According to the results of a multinational phase III
trial reported at the 38th annual meeting of the American Society of Clinical
Oncology (ASCO), the combination of docetaxel (Taxotere) and a platinum compound
leads to a significantly better quality of life than the combination of
vinorelbine (Navelbine) and cisplatin in chemonaive patients with advanced non-small-cell
lung cancer (NSCLC). The combination of vinorelbine and cisplatin is a standard
first-line regimen for these patients.
"The data showed that patients who received docetaxel with either
cisplatin or carboplatin had an improved quality of life compared with patients
treated with vinorelbine plus cisplatin," said R. J. Gralla, MD, a lead
investigator of the study and professor of medicine at Columbia University
College of Physicians and Surgeons in New York. Pain improvement was also better
with the docetaxel combinations. The trial, known as Taxotere 326, is the
largest prospective evaluation of quality of life in patients with NSCLC who
have not received prior chemotherapy.
"An earlier analysis of clinical end points in this trial demonstrated
that docetaxel in combination with cisplatin produces a significant survival
advantage compared to the vinorelbine/cisplatin combination," said Dr.
Three Treatment Groups
The study included 1,218 patients with NSCLC from 28 countries and 140
institutions. The median age of patients was 60 years, and about 75% were men.
Approximately two-thirds of patients had stage IV disease, and in about
one-third, disease had spread to at least three other organs.

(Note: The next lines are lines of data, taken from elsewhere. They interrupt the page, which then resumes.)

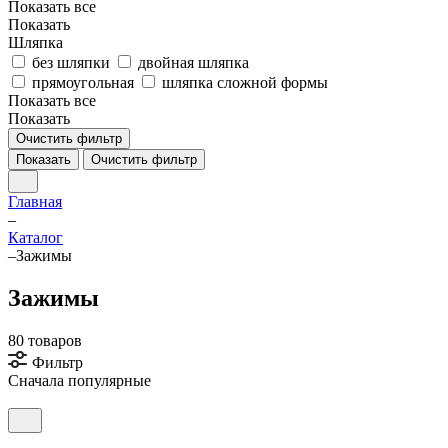
Показать все
Показать
Шляпка
без шляпки
двойная шляпка
прямоугольная
шляпка сложной формы
Показать все
Показать
Очистить фильтр
Показать
Очистить фильтр
Главная
–
Каталог
–
Зажимы
Зажимы
80 товаров
Фильтр
Сначала популярные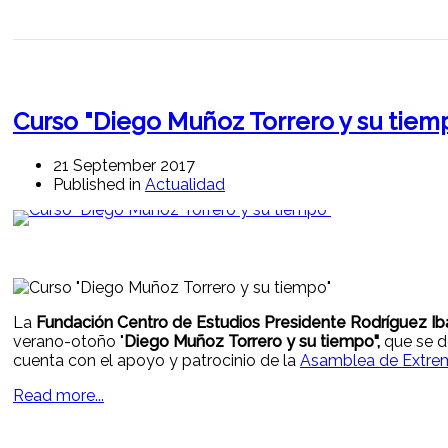
Curso "Diego Muñoz Torrero y su tiem
21 September 2017
Published in
Actualidad
La
Fundación Centro de Estudios Presidente Rodríguez Ib
verano-otoño "
Diego Muñoz Torrero y su tiempo",
que se de
cuenta con el apoyo y patrocinio de la
Asamblea de Extre
Read more...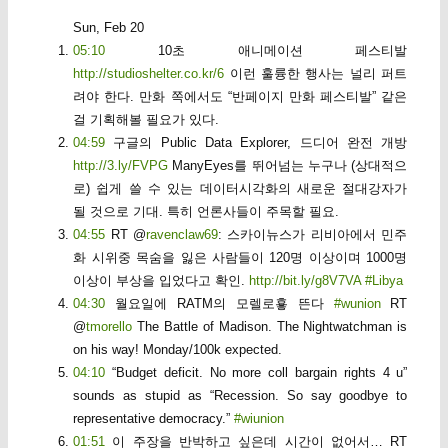
Sun, Feb 20
05:10
10초 애니메이션 페스티발
http://studioshelter.co.kr/6
이런 훌륭한 행사는 널리 퍼트
려야 한다. 만화 쪽에서도 “반페이지 만화 페스티발” 같은
걸 기획해볼 필요가 있다.
04:59
구글의 Public Data Explorer, 드디어 완전 개방
http://3.ly/FVPG
ManyEyes를 뛰어넘는 누구나 (상대적으
로) 쉽게 쓸 수 있는 데이터시각화의 새로운 절대강자가
될 것으로 기대. 특히 언론사들이 주목할 필요.
04:55
RT @
ravenclaw69
: 스카이뉴스가 리비아에서 민주
화 시위중 목숨을 잃은 사람들이 120명 이상이며 1000명
이상이 부상을 입었다고 확인.
http://bit.ly/g8V7VA
#Libya
04:30
월요일에 RATM의 모렐로훃 뜬다
#wunion
RT
@
tmorello
The Battle of Madison. The Nightwatchman is
on his way! Monday/100k expected.
04:10
“Budget deficit. No more coll bargain rights 4 u”
sounds as stupid as “Recession. So say goodbye to
representative democracy.”
#wiunion
01:51
이 주장을 반박하고 싶은데 시간이 없어서… RT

Patients were randomized to one of three treatment groups. The first group
received docetaxel at 75 mg/m² and cisplatin at 75 mg/m² every 21 days. The
second group received the combination of docetaxel, 75 mg/m², and carboplatin
at an area under the concentration-time curve (AUC) of 6, with treatment
repeated every 21 days. The third group received the combination of vinorelbine
at 25 mg/m²/wk and cisplatin at 100 mg/m² every 28 days.
Quality of life was assessed using two widely validated instruments: the Lung
Cancer Symptom Scale (LCSS) and the European Organization for Research and
Treatment of Cancer (EORTC) quality-of-life questionnaire (EQ-5D).
Quality-of-life assessments were completed before each treatment cycle, at the
end of study treatment, and every other month after the end of study treatment.